## Document text
-------------------------
It’s that time of year, so I thought I would take a look back at the year that was for the Lucene Ecosystem and maybe look ahead just a little bit too.
First and foremost, it should be obvious to even the most casual observer that the Apache Lucene communities are thriving. Not only is it a great time to be involved in open source, it’s a great time to be involved in Lucene. Both as a committer and as an employee of Lucid Imagination, I’m continuously amazed at the vibe produced by the people using the Lucene suite of libraries, tools and applications. People are routinely solving both large scale and really hard problems using the Lucene ecosystem and they are doing it on time and on budget. For instance, this year alone, I’ve seen companies and individuals using Lucene and Solr to provide search in production environments with document counts ranging from the few tens of thousands all the way up to 5-10 billion plus and query rates that barely register a blip to 1000+ QPS. I’ve also seen many people using Lucene to power recommendation engines, content management systems, machine learning/NLP applications and log analysis tools.
Much to my initial surprise, the number one reason I hear for why they chose Lucene: flexibility. (I thought it would be the fact that they are free to use, but that is just icing on the proverbial cake, I guess) Namely, Lucene gives them the flexibility to build what they want or simply to use it out of the box. It gives them the flexibility to bring in other tools from other open source projects or other commercial vendors, all without compromising speed or scale.
With that in mind, I thought I would give some highlights of both the top level project (TLP — http://lucene.apache.org — the ASF project that “houses” all of the Lucene related subprojects) that is Lucene as well as the individual projects. (I’m not involved in all them, so please correct me if I’m wrong!)
Whew! It’s been a busy year for the Lucene TLP. We started the Open Relevance Project (ORP), added PyLucene (a Python port of Lucene) and successfully graduated a .NET version of Lucene from ASF incubation, not to mention the fact that the Lucene PMC is responsible for overseeing the release of all the various bits and bytes for each and every subproject (which is a lot of releases!) We also, for the first time ever, organized two days of Lucene related talks at ApacheCon US plus two days of training and meetups. (In the past, organization was always handled by the ASF Conference Committee).
In looking ahead for the TLP, I see a continued focus on providing quality software across all the projects. Additionally, keep your ears open, as there is a new sub project brewing that I think will really make it even easier for people to deploy Lucene based solutions. Finally, just as Lucene gave birth to Apache Hadoop and is happy to see it doing so well, there is growing talk that Lucene will look to see Apache Mahout off as it’s own TLP. Of course, none of that is in stone yet!
-------------------------
Records taken from a collection
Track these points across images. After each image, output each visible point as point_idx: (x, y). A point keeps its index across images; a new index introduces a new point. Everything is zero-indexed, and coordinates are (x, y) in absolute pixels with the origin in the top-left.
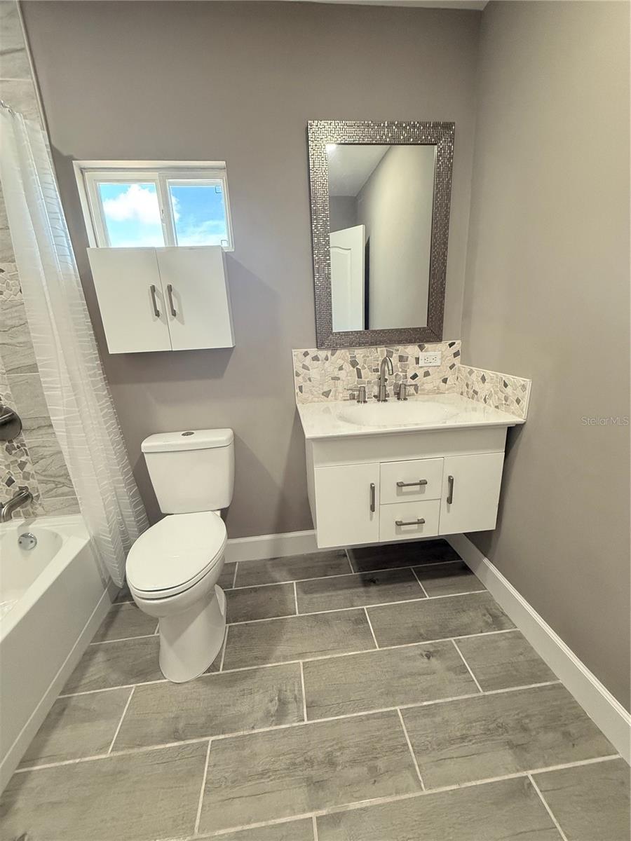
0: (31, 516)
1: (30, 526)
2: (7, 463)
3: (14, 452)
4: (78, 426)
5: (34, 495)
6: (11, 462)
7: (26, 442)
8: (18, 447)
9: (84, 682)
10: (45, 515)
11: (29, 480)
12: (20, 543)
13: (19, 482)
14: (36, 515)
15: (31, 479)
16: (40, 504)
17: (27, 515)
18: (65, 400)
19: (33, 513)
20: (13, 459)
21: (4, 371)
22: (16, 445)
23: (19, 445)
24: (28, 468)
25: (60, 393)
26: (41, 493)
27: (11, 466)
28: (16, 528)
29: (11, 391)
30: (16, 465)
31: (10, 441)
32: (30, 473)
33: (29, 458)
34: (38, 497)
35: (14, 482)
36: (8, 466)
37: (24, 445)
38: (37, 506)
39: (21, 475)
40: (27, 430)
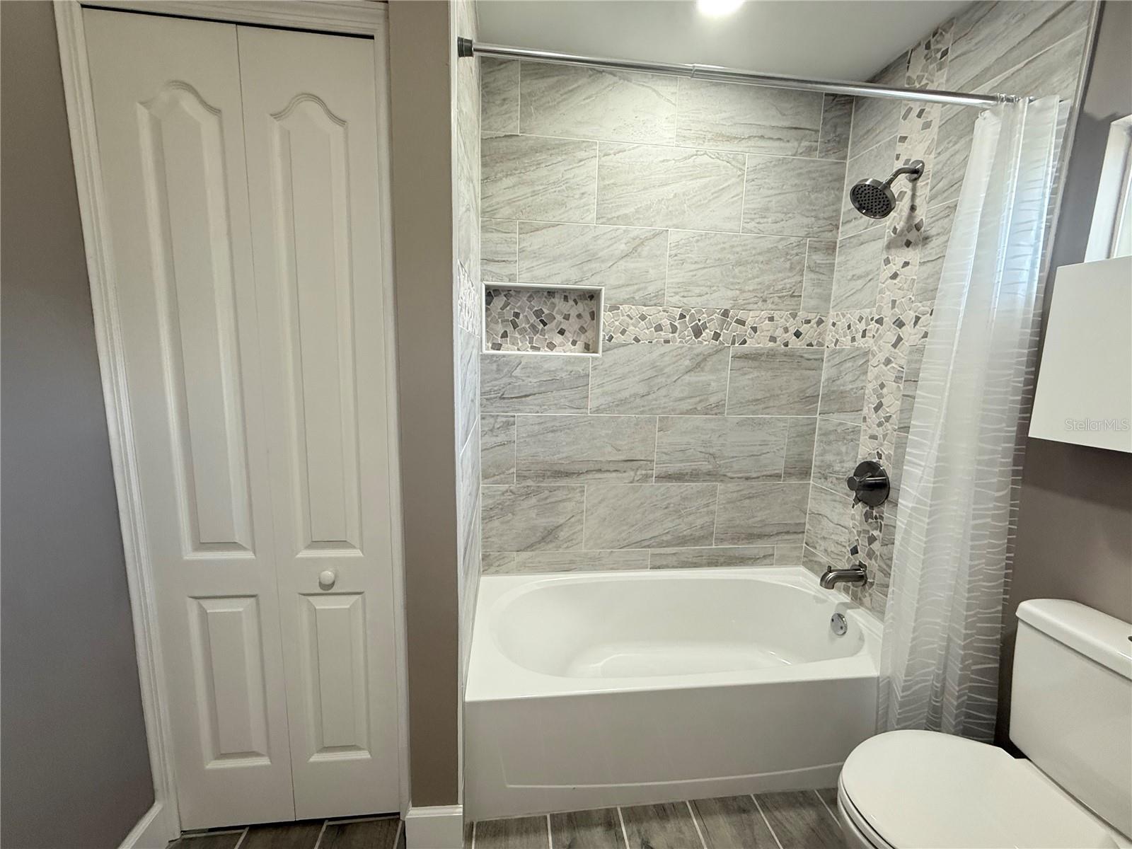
0: (857, 600)
1: (849, 611)
2: (859, 530)
3: (870, 520)
4: (921, 524)
5: (868, 580)
6: (864, 530)
7: (885, 515)
8: (876, 518)
9: (777, 814)
10: (870, 610)
11: (871, 560)
12: (833, 620)
13: (861, 557)
14: (862, 604)
15: (873, 560)
16: (870, 595)
17: (855, 597)
18: (922, 484)
19: (860, 599)
20: (867, 527)
21: (896, 428)
22: (874, 514)
23: (878, 515)
24: (876, 546)
25: (921, 473)
26: (876, 582)
27: (862, 535)
28: (837, 602)
29: (895, 451)
30: (867, 536)
31: (872, 508)
32: (874, 553)
33: (881, 535)
34: (872, 584)
35: (857, 553)
36: (859, 533)
37: (881, 518)
38: (867, 594)
39: (867, 549)
40: (892, 502)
-------------------------
## What to do
**A.** In the Lucene year-in-review post, what is the number one reason people give for choosing Lucene?
**B.** Convert every line of the point-tracking records into a Markdown table with the columns Row and Line, numbering the rows and skipping blank lines. Leave the pictures out of the table.
The Lucene year-in-review post and the records have no connection to each other.

## Outputs in order
**A.** Flexibility.

**B.**
| Row | Line |
|---|---|
| 1 | Track these points across images. After each image, output each visible point as point_idx: (x, y). A point keeps its index across images; a new index introduces a new point. Everything is zero-indexed, and coordinates are (x, y) in absolute pixels with the origin in the top-left. |
| 2 | 0: (31, 516) |
| 3 | 1: (30, 526) |
| 4 | 2: (7, 463) |
| 5 | 3: (14, 452) |
| 6 | 4: (78, 426) |
| 7 | 5: (34, 495) |
| 8 | 6: (11, 462) |
| 9 | 7: (26, 442) |
| 10 | 8: (18, 447) |
| 11 | 9: (84, 682) |
| 12 | 10: (45, 515) |
| 13 | 11: (29, 480) |
| 14 | 12: (20, 543) |
| 15 | 13: (19, 482) |
| 16 | 14: (36, 515) |
| 17 | 15: (31, 479) |
| 18 | 16: (40, 504) |
| 19 | 17: (27, 515) |
| 20 | 18: (65, 400) |
| 21 | 19: (33, 513) |
| 22 | 20: (13, 459) |
| 23 | 21: (4, 371) |
| 24 | 22: (16, 445) |
| 25 | 23: (19, 445) |
| 26 | 24: (28, 468) |
| 27 | 25: (60, 393) |
| 28 | 26: (41, 493) |
| 29 | 27: (11, 466) |
| 30 | 28: (16, 528) |
| 31 | 29: (11, 391) |
| 32 | 30: (16, 465) |
| 33 | 31: (10, 441) |
| 34 | 32: (30, 473) |
| 35 | 33: (29, 458) |
| 36 | 34: (38, 497) |
| 37 | 35: (14, 482) |
| 38 | 36: (8, 466) |
| 39 | 37: (24, 445) |
| 40 | 38: (37, 506) |
| 41 | 39: (21, 475) |
| 42 | 40: (27, 430) |
| 43 | 0: (857, 600) |
| 44 | 1: (849, 611) |
| 45 | 2: (859, 530) |
| 46 | 3: (870, 520) |
| 47 | 4: (921, 524) |
| 48 | 5: (868, 580) |
| 49 | 6: (864, 530) |
| 50 | 7: (885, 515) |
| 51 | 8: (876, 518) |
| 52 | 9: (777, 814) |
| 53 | 10: (870, 610) |
| 54 | 11: (871, 560) |
| 55 | 12: (833, 620) |
| 56 | 13: (861, 557) |
| 57 | 14: (862, 604) |
| 58 | 15: (873, 560) |
| 59 | 16: (870, 595) |
| 60 | 17: (855, 597) |
| 61 | 18: (922, 484) |
| 62 | 19: (860, 599) |
| 63 | 20: (867, 527) |
| 64 | 21: (896, 428) |
| 65 | 22: (874, 514) |
| 66 | 23: (878, 515) |
| 67 | 24: (876, 546) |
| 68 | 25: (921, 473) |
| 69 | 26: (876, 582) |
| 70 | 27: (862, 535) |
| 71 | 28: (837, 602) |
| 72 | 29: (895, 451) |
| 73 | 30: (867, 536) |
| 74 | 31: (872, 508) |
| 75 | 32: (874, 553) |
| 76 | 33: (881, 535) |
| 77 | 34: (872, 584) |
| 78 | 35: (857, 553) |
| 79 | 36: (859, 533) |
| 80 | 37: (881, 518) |
| 81 | 38: (867, 594) |
| 82 | 39: (867, 549) |
| 83 | 40: (892, 502) |